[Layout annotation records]
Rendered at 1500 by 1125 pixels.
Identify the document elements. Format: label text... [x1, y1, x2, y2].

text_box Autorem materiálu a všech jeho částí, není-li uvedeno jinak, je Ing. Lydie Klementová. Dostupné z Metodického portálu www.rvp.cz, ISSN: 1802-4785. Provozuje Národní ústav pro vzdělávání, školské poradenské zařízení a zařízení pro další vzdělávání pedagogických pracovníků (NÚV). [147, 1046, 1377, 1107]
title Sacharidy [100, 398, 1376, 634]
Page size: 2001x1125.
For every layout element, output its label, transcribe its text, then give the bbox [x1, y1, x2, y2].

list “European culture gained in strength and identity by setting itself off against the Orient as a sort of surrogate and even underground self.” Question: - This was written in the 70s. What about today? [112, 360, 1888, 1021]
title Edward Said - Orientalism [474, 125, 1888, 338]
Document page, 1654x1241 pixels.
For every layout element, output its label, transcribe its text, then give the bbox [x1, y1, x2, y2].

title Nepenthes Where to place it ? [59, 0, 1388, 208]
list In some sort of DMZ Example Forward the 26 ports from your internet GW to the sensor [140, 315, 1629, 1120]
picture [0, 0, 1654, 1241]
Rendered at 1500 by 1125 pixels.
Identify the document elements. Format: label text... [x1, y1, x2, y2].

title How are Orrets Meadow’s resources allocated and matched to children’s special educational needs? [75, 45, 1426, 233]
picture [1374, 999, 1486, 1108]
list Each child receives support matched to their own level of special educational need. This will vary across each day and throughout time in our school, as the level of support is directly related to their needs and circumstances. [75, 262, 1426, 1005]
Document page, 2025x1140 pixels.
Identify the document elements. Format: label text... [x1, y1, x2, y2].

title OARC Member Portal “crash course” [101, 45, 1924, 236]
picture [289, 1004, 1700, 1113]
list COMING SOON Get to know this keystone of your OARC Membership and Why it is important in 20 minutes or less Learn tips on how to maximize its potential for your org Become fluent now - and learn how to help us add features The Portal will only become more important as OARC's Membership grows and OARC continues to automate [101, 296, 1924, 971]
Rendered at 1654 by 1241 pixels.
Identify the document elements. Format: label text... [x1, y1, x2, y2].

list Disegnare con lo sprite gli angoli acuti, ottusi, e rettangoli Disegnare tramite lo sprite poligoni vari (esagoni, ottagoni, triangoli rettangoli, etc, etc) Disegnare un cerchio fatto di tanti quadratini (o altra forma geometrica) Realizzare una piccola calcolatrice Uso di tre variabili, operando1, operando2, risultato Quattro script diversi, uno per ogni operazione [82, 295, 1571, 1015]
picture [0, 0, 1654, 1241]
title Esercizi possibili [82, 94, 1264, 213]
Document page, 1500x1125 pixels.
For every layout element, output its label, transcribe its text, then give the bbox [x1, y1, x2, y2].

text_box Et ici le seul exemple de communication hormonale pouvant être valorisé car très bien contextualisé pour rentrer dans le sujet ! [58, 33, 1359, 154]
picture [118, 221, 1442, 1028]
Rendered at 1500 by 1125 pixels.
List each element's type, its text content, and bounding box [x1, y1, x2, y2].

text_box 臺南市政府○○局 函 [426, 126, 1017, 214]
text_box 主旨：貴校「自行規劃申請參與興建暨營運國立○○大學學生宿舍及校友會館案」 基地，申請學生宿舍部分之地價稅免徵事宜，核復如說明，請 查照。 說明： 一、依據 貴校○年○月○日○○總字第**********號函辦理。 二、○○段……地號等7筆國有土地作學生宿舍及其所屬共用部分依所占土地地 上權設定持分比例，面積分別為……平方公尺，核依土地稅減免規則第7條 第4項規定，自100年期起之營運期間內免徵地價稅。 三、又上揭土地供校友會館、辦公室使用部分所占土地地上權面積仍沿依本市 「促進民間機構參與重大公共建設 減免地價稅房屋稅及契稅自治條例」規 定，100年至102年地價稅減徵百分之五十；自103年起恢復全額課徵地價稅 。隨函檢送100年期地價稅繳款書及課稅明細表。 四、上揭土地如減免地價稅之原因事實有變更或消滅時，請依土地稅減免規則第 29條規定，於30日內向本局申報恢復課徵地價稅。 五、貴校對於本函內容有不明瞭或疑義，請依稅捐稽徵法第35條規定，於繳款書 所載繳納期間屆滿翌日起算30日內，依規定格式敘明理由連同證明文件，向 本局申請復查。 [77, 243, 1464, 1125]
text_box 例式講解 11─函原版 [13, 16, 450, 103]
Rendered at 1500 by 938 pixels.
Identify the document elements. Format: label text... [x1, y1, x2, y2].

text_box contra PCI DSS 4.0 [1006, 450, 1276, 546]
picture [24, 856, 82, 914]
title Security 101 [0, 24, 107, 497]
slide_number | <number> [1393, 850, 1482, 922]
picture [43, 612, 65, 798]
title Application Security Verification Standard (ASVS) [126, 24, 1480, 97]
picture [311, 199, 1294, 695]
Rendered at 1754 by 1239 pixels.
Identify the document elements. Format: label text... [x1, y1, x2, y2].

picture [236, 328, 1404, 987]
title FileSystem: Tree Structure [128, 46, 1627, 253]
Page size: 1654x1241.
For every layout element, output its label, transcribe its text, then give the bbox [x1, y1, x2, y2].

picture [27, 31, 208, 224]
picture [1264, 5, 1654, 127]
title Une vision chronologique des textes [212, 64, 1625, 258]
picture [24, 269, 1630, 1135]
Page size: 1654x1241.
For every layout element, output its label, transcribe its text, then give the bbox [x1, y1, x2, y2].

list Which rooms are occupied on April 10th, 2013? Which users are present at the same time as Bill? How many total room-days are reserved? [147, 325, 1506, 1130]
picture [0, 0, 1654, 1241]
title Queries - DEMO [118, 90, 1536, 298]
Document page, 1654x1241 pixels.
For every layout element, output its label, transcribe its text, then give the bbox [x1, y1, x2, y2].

● **Instructions for the task**
Quote the entire listing above, reproducing every line verbatim and in its original order.

● **Result**
Rendered at 1500 by 1125 pixels.
Identify the document elements. Format: label text... [x1, y1, x2, y2].

text_box Autorem materiálu a všech jeho částí, není-li uvedeno jinak, je Ing. Lydie Klementová. Dostupné z Metodického portálu www.rvp.cz, ISSN: 1802-4785. Provozuje Národní ústav pro vzdělávání, školské poradenské zařízení a zařízení pro další vzdělávání pedagogických pracovníků (NÚV). [147, 1046, 1377, 1107]
title Sacharidy [100, 398, 1376, 634]
Page size: 2001x1125.
For every layout element, output its label, transcribe its text, then give the bbox [x1, y1, x2, y2].

list “European culture gained in strength and identity by setting itself off against the Orient as a sort of surrogate and even underground self.” Question: - This was written in the 70s. What about today? [112, 360, 1888, 1021]
title Edward Said - Orientalism [474, 125, 1888, 338]
Document page, 1654x1241 pixels.
For every layout element, output its label, transcribe its text, then give the bbox [x1, y1, x2, y2].

title Nepenthes Where to place it ? [59, 0, 1388, 208]
list In some sort of DMZ Example Forward the 26 ports from your internet GW to the sensor [140, 315, 1629, 1120]
picture [0, 0, 1654, 1241]
Rendered at 1500 by 1125 pixels.
Identify the document elements. Format: label text... [x1, y1, x2, y2].

title How are Orrets Meadow’s resources allocated and matched to children’s special educational needs? [75, 45, 1426, 233]
picture [1374, 999, 1486, 1108]
list Each child receives support matched to their own level of special educational need. This will vary across each day and throughout time in our school, as the level of support is directly related to their needs and circumstances. [75, 262, 1426, 1005]
Document page, 2025x1140 pixels.
Identify the document elements. Format: label text... [x1, y1, x2, y2].

title OARC Member Portal “crash course” [101, 45, 1924, 236]
picture [289, 1004, 1700, 1113]
list COMING SOON Get to know this keystone of your OARC Membership and Why it is important in 20 minutes or less Learn tips on how to maximize its potential for your org Become fluent now - and learn how to help us add features The Portal will only become more important as OARC's Membership grows and OARC continues to automate [101, 296, 1924, 971]
Rendered at 1654 by 1241 pixels.
Identify the document elements. Format: label text... [x1, y1, x2, y2].

list Disegnare con lo sprite gli angoli acuti, ottusi, e rettangoli Disegnare tramite lo sprite poligoni vari (esagoni, ottagoni, triangoli rettangoli, etc, etc) Disegnare un cerchio fatto di tanti quadratini (o altra forma geometrica) Realizzare una piccola calcolatrice Uso di tre variabili, operando1, operando2, risultato Quattro script diversi, uno per ogni operazione [82, 295, 1571, 1015]
picture [0, 0, 1654, 1241]
title Esercizi possibili [82, 94, 1264, 213]
Document page, 1500x1125 pixels.
For every layout element, output its label, transcribe its text, then give the bbox [x1, y1, x2, y2].

text_box Et ici le seul exemple de communication hormonale pouvant être valorisé car très bien contextualisé pour rentrer dans le sujet ! [58, 33, 1359, 154]
picture [118, 221, 1442, 1028]
Rendered at 1500 by 1125 pixels.
List each element's type, its text content, and bounding box [x1, y1, x2, y2].

text_box 臺南市政府○○局 函 [426, 126, 1017, 214]
text_box 主旨：貴校「自行規劃申請參與興建暨營運國立○○大學學生宿舍及校友會館案」 基地，申請學生宿舍部分之地價稅免徵事宜，核復如說明，請 查照。 說明： 一、依據 貴校○年○月○日○○總字第**********號函辦理。 二、○○段……地號等7筆國有土地作學生宿舍及其所屬共用部分依所占土地地 上權設定持分比例，面積分別為……平方公尺，核依土地稅減免規則第7條 第4項規定，自100年期起之營運期間內免徵地價稅。 三、又上揭土地供校友會館、辦公室使用部分所占土地地上權面積仍沿依本市 「促進民間機構參與重大公共建設 減免地價稅房屋稅及契稅自治條例」規 定，100年至102年地價稅減徵百分之五十；自103年起恢復全額課徵地價稅 。隨函檢送100年期地價稅繳款書及課稅明細表。 四、上揭土地如減免地價稅之原因事實有變更或消滅時，請依土地稅減免規則第 29條規定，於30日內向本局申報恢復課徵地價稅。 五、貴校對於本函內容有不明瞭或疑義，請依稅捐稽徵法第35條規定，於繳款書 所載繳納期間屆滿翌日起算30日內，依規定格式敘明理由連同證明文件，向 本局申請復查。 [77, 243, 1464, 1125]
text_box 例式講解 11─函原版 [13, 16, 450, 103]
Rendered at 1500 by 938 pixels.
Identify the document elements. Format: label text... [x1, y1, x2, y2].

text_box contra PCI DSS 4.0 [1006, 450, 1276, 546]
picture [24, 856, 82, 914]
title Security 101 [0, 24, 107, 497]
slide_number | <number> [1393, 850, 1482, 922]
picture [43, 612, 65, 798]
title Application Security Verification Standard (ASVS) [126, 24, 1480, 97]
picture [311, 199, 1294, 695]
Rendered at 1754 by 1239 pixels.
Identify the document elements. Format: label text... [x1, y1, x2, y2].

picture [236, 328, 1404, 987]
title FileSystem: Tree Structure [128, 46, 1627, 253]
Page size: 1654x1241.
For every layout element, output its label, transcribe its text, then give the bbox [x1, y1, x2, y2].

picture [27, 31, 208, 224]
picture [1264, 5, 1654, 127]
title Une vision chronologique des textes [212, 64, 1625, 258]
picture [24, 269, 1630, 1135]
Page size: 1654x1241.
For every layout element, output its label, transcribe its text, then give the bbox [x1, y1, x2, y2].

list Which rooms are occupied on April 10th, 2013? Which users are present at the same time as Bill? How many total room-days are reserved? [147, 325, 1506, 1130]
picture [0, 0, 1654, 1241]
title Queries - DEMO [118, 90, 1536, 298]
Document page, 1654x1241 pixels.
For every layout element, output its label, transcribe its text, then give the bbox [x1, y1, x2, y2].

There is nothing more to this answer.